Historique :

Le droit coutumier normand est apparu en Normandie au début du xe siècle à partir d’admixtion de principes juridiques scandinaves sur le droit franc en usage dans l’ancienne Neustrie, dont une partie avait été confiée à l'administration du jarl Rollon. La fixation de ces pratiques au cours du règne de Guillaume le Conquérant a abouti, au milieu du xiiie siècle à un système unifié enregistré dans deux coutumiers, le Très ancien coutumier (1200-1245) et la Summa de legibus Normanniae in curia laicali (1235-1258), puis de divers arrêts de l'échiquier connus sous le nom d'Arresta communia de Scacario. Ces premiers textes sont suivis du Grand coutumier de Normandie (1270-1300), qui est l'objet de la Coutume réformée (1583) et de travaux de nombreux commentateurs dés le 16e siècle1. On note une double influence du droit romain et du droit canonique2.

Les principales dispositions de la coutume de Normandie ont été en vigueur dans leur état médiéval en France jusqu’à la Révolution. Elle fut toutefois aménagée au cours du temps par des arrêts du parlement de Normandie ou des décisions royales du grand conseil formant jurisprudence3. Une importante réforme fut adoptée au cours du xvie siècle et synthétisée dans les ouvrages publiés au xviie siècle par l’avocat Basnage de Franquesnay.

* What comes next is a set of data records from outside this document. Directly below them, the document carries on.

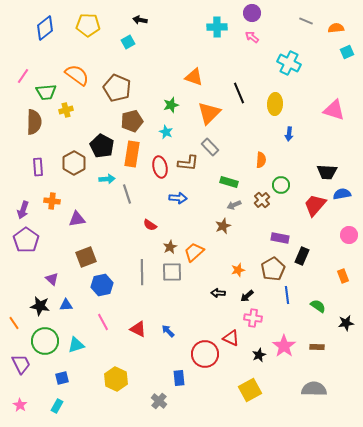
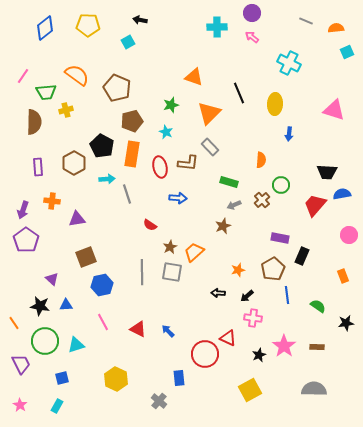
gray square at (172, 272): rotated 10 degrees clockwise
red triangle at (231, 338): moved 3 px left
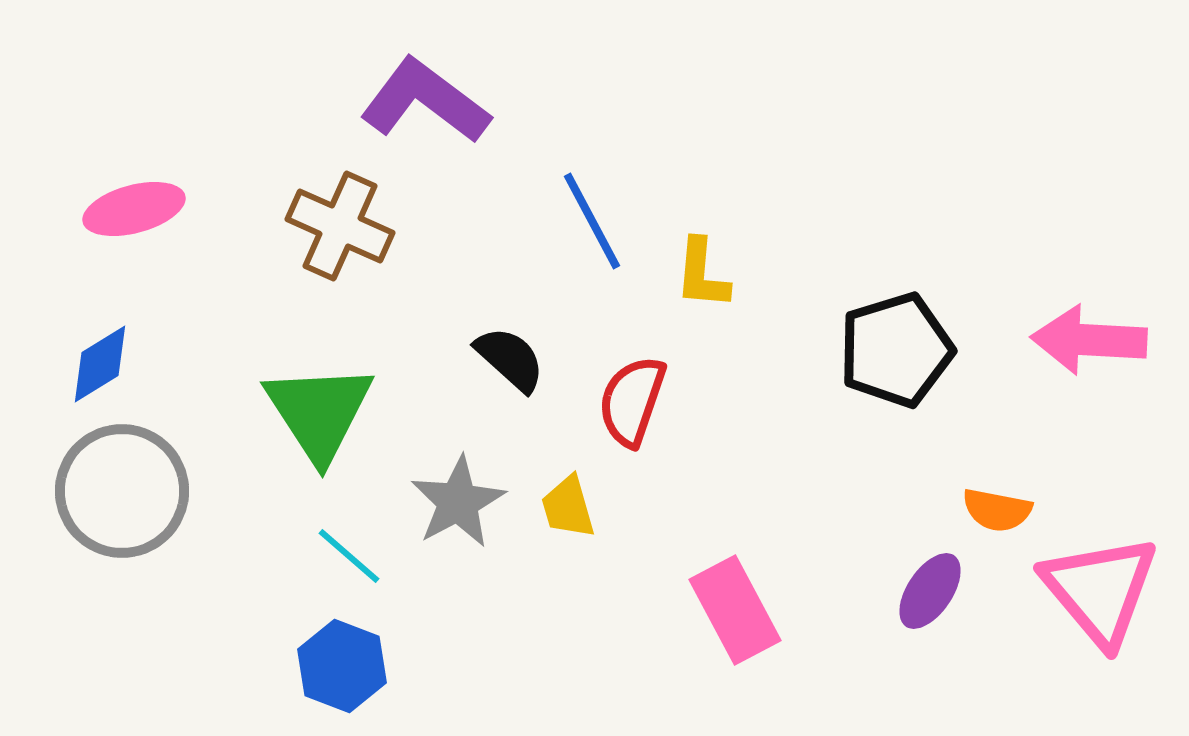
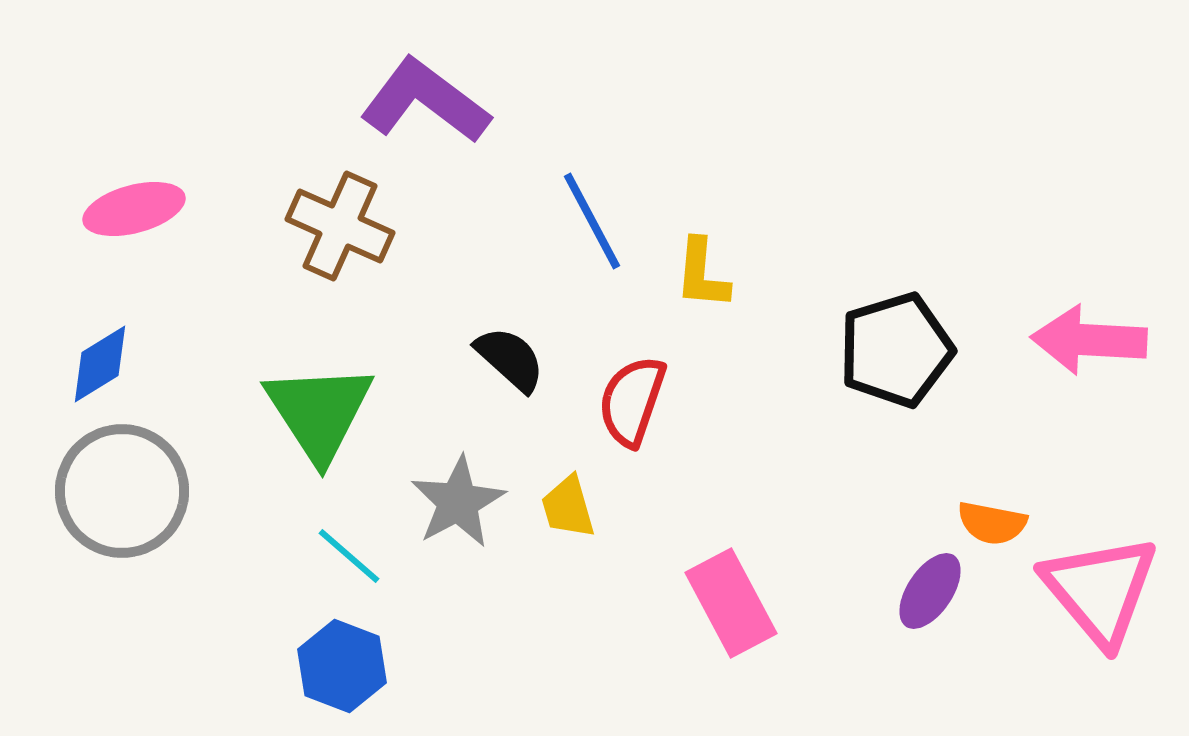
orange semicircle: moved 5 px left, 13 px down
pink rectangle: moved 4 px left, 7 px up
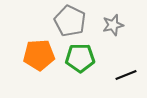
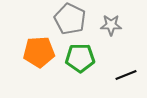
gray pentagon: moved 2 px up
gray star: moved 2 px left; rotated 15 degrees clockwise
orange pentagon: moved 3 px up
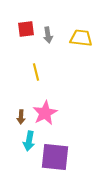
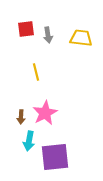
purple square: rotated 12 degrees counterclockwise
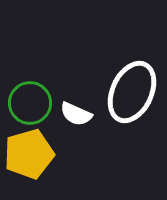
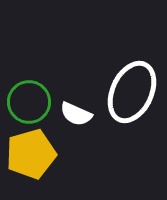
green circle: moved 1 px left, 1 px up
yellow pentagon: moved 2 px right
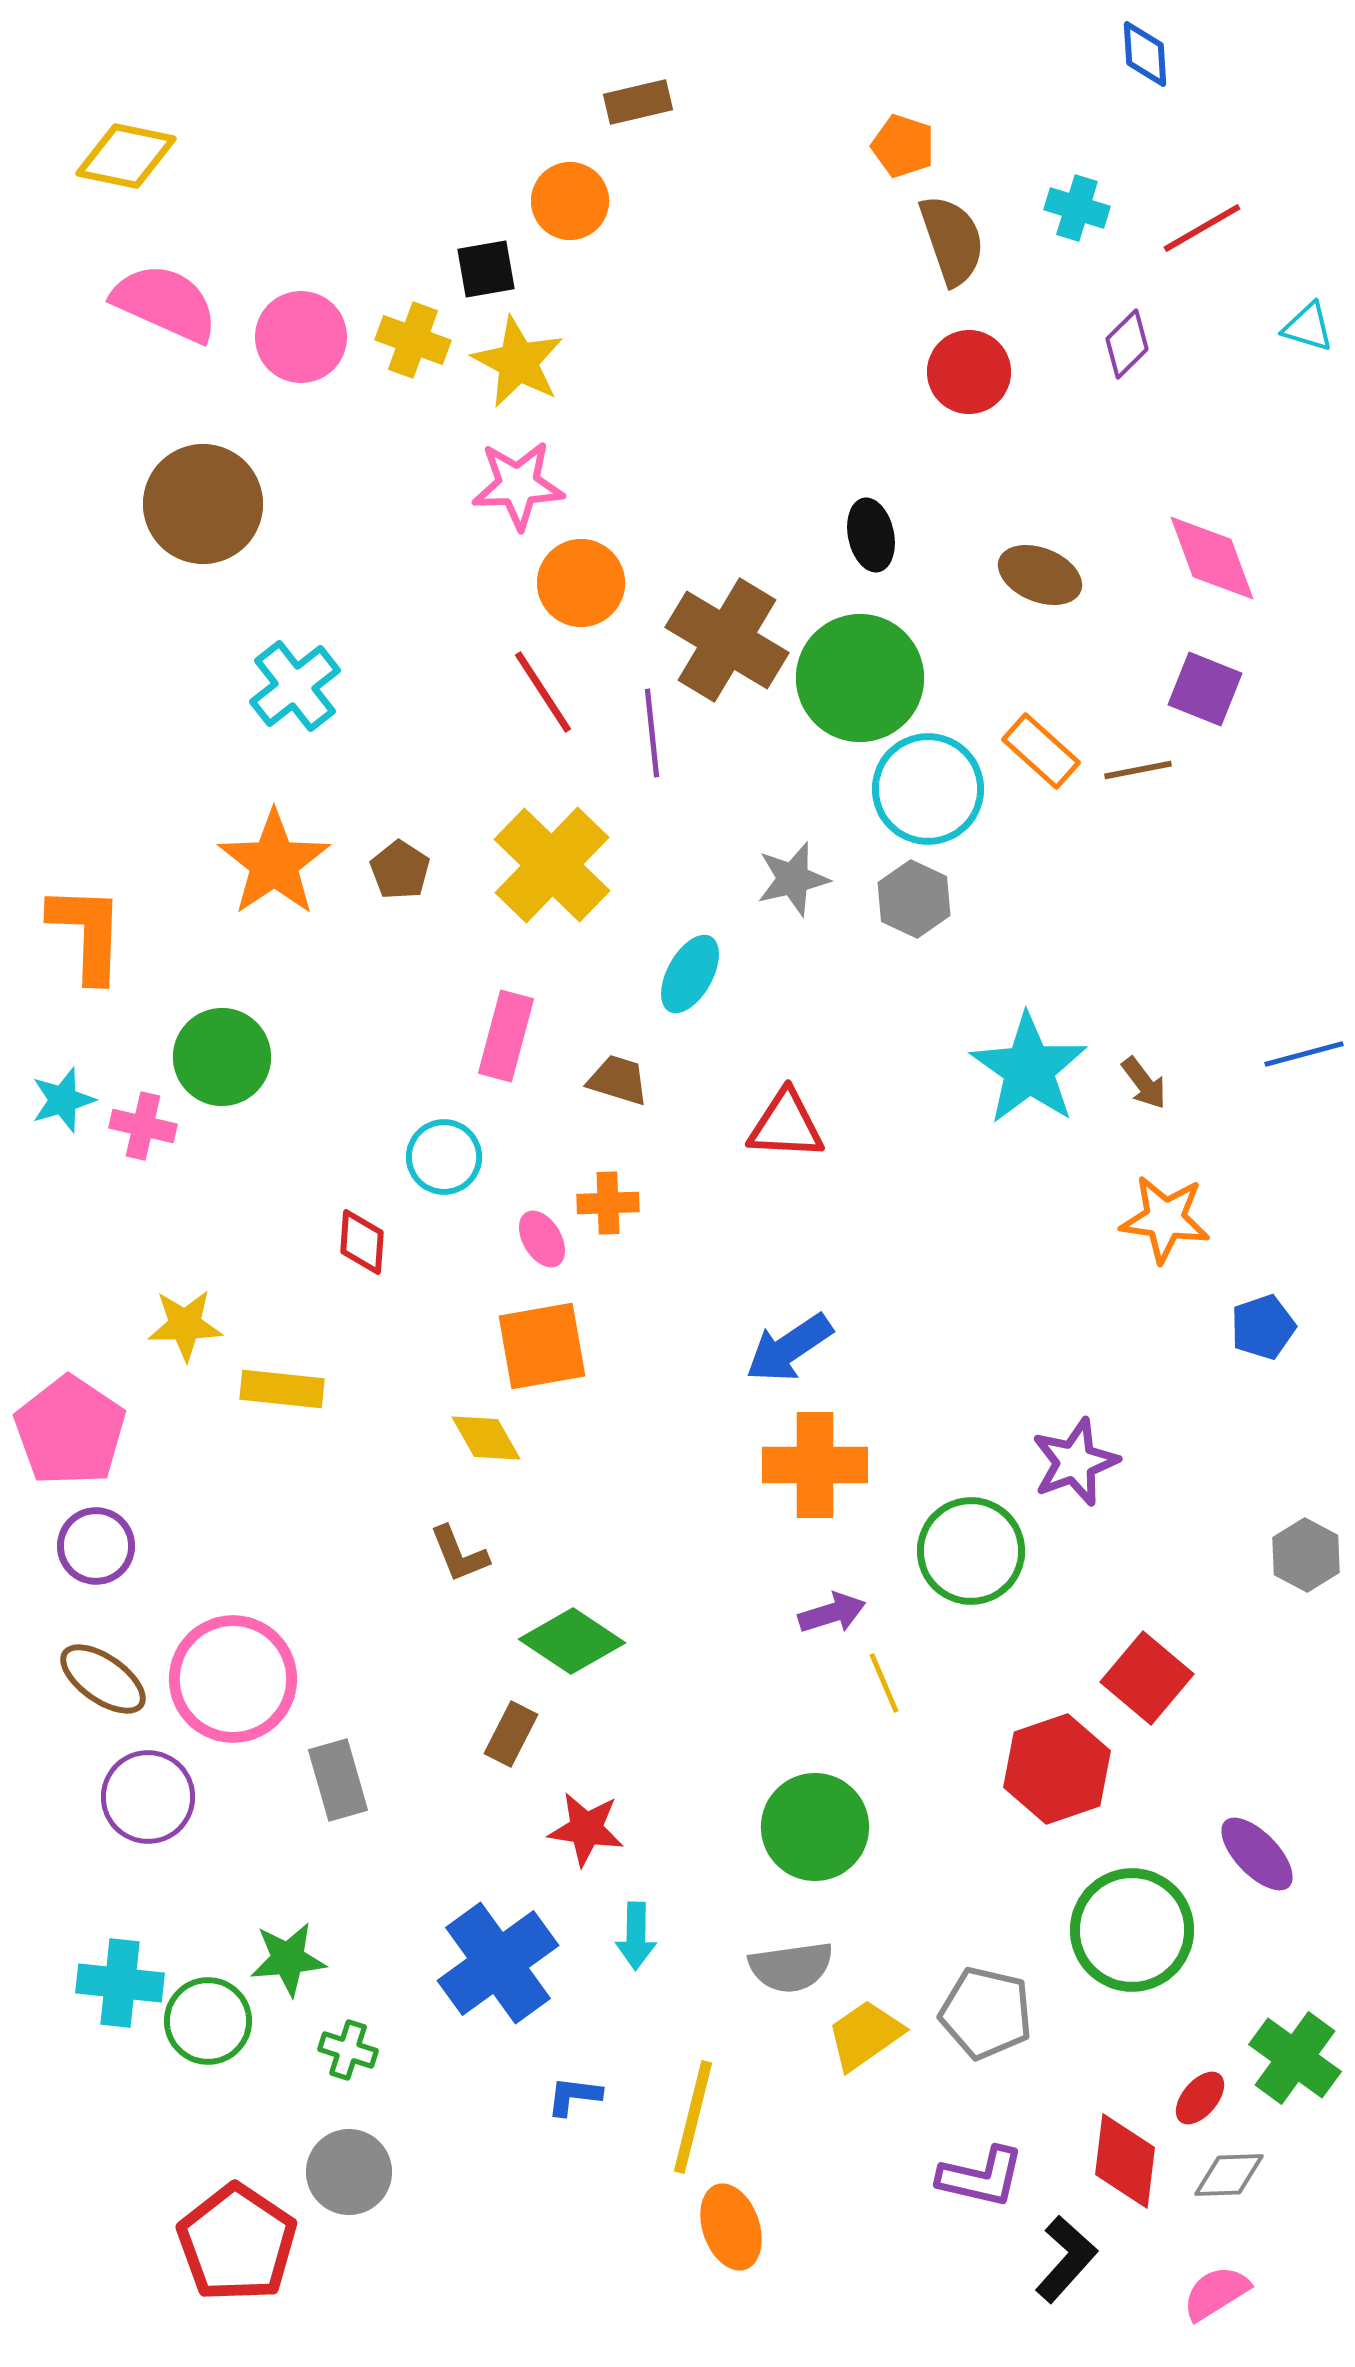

Traits originaux du droit normand

Les traits marquants qui distinguent le droit normand est l’absence, sur le plan légal, de distinctions sociales entre les Normands qui sont égaux devant la loi.

Le système de succession excluait les filles en raison de leur impossibilité de transmettre les biens dans la famille et accorde une place privilégiée à l’aîné qui était seul héritier - cette disposition n'est plus en vigueur que dans l'île de Sercq, au bailliage de Guernesey. Dérivant peut-être de la coutume scandinave : « Quand un fils leur naît, le père se dirige vers le nouveau-né, l’épée à la main et, la jetant à terre, il lui dit : Je ne te léguerai aucun bien : tu n’auras que ce que tu peux te procurer avec cette arme », cette disposition a donné lieu à l’expression « cadet de Normandie » pour désigner une personne peu fortunée.

De même, le système matrimonial reposait sur la séparation de biens entre époux, le mari devenant propriétaire de tous les biens acquis durant l’union, mais toutefois obligé de constituer un douaire sur le tiers de ses biens en cas de veuvage de son épouse, ce tiers ne pouvant entrer dans la succession du mari qu'à la mort de sa femme.

Une disposition intéressante de la coutume de Normandie réside également dans la clameur de haro qui est une plainte verbale en public de celui à qui on fait quelque violence ou injustice et qui vaut assignation en justice.

Aujourd'hui

La législation anglaise a conservé de larges portions du droit normand, y compris dans les procédés, les formules et le langage. Le droit anglais reste lui aussi imprégné de droit normand.

Aujourd’hui encore, la coutume de Normandie inspire la législation des parties de la Normandie dépendant de la couronne britannique, notamment la clameur de haro qui reste en vigueur à SercqJersey et Guernesey, ainsi que la plupart des dispositions sur la succession et les fiefs. Les juristes se destinant à la profession d’avocat ou d’avocat-conseil à Guernesey doivent suivre un cycle d’étude de six mois en droit normand à l’université de Caen-Normandie et obtenir un Certificat d’études juridiques françaises et normandes avant de pouvoir s’inscrire au barreau de Guernesey, dont dépendent les îles d'Aurigny, Sercq et Guernesey4.

Perdure aussi la coutume du retrait lignager, qui donne la possibilité à un enfant de contester la vente d'un bien réalisée par ses parents. Cette coutume a été abolie à Jersey au xixe siècle, puis à Guernesey en 2012. Elle s'applique encore à Sercq.